简体中文 | English
MSR-VTT(Microsoft Research Video to Text) is a large-scale dataset containing videos and subtitles, which is composed of 10000 video clips from 20 categories, and each video clip is annotated with 20 English sentences. We used 9000 video clips for training and 1000 for testing. For more details, please refer to the website: MSRVTT
For ease of use, we provided extracted features of video.

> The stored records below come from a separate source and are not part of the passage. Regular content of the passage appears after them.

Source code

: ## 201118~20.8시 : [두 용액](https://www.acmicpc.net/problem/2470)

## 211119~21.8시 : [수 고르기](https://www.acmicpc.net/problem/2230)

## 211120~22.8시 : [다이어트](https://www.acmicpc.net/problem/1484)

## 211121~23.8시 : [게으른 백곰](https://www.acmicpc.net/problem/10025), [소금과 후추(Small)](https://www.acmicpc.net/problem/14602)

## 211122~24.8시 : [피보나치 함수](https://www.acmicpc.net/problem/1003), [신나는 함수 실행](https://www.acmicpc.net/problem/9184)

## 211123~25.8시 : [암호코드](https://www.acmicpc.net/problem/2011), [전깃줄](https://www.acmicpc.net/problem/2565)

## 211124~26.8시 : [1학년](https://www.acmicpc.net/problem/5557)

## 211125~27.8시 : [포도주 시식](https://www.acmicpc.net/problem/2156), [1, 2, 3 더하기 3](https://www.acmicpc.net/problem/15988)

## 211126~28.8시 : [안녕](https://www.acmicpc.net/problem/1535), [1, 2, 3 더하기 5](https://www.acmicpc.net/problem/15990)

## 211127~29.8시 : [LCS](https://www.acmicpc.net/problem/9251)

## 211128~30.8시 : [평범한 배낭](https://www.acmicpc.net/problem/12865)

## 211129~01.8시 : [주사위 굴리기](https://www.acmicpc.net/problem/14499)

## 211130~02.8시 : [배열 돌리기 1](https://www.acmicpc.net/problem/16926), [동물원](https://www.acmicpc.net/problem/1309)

First, make sure to enter the following command in the applications/T2VLAD/data
directory to download the dataset.
bash download_features.sh
After downloading, the files in the data directory are organized as follows:
├── data
| ├── MSR-VTT
| │ ├── raw-captions.pkl
| │ ├── train_list_jsfusion.txt
| │ ├── val_list_jsfusion.txt
| │ ├── aggregated_text_feats
| | | ├── w2v_MSRVTT_openAIGPT.pickle
| | ├── mmt_feats
| │ │ ├── features.audio.pkl
| │ │ ├── features.face_agg.pkl
| │ │ ├── features.flos_agg.pkl
| │ │ ├── features.ocr.pkl
| │ │ ├── features.rgb_agg.pkl
| │ │ ├── features.s3d.pkl
| │ │ ├── features.scene.pkl
| │ │ ├── features.speech.pkl
Download data features:
wget https://videotag.bj.bcebos.com/Data/ActBERT/msrvtt_test.lmdb.tar
wget https://videotag.bj.bcebos.com/Data/ActBERT/MSRVTT_JSFUSION_test.csv
Decompress the msrvtt_test.lmdb.tar
tar -zxvf msrvtt_test.lmdb.tar
The files in the data directory are organized as follows:
├── data
| ├── MSR-VTT
| │ ├── MSRVTT_JSFUSION_test.csv
| │ ├── msrvtt_test.lmdb
| │ ├── data.mdb
| │ ├── lock.mdb
- Valentin Gabeur, Chen Sun, Karteek Alahari, and Cordelia Schmid. Multi-modal transformer for video retrieval. In ECCV, 2020.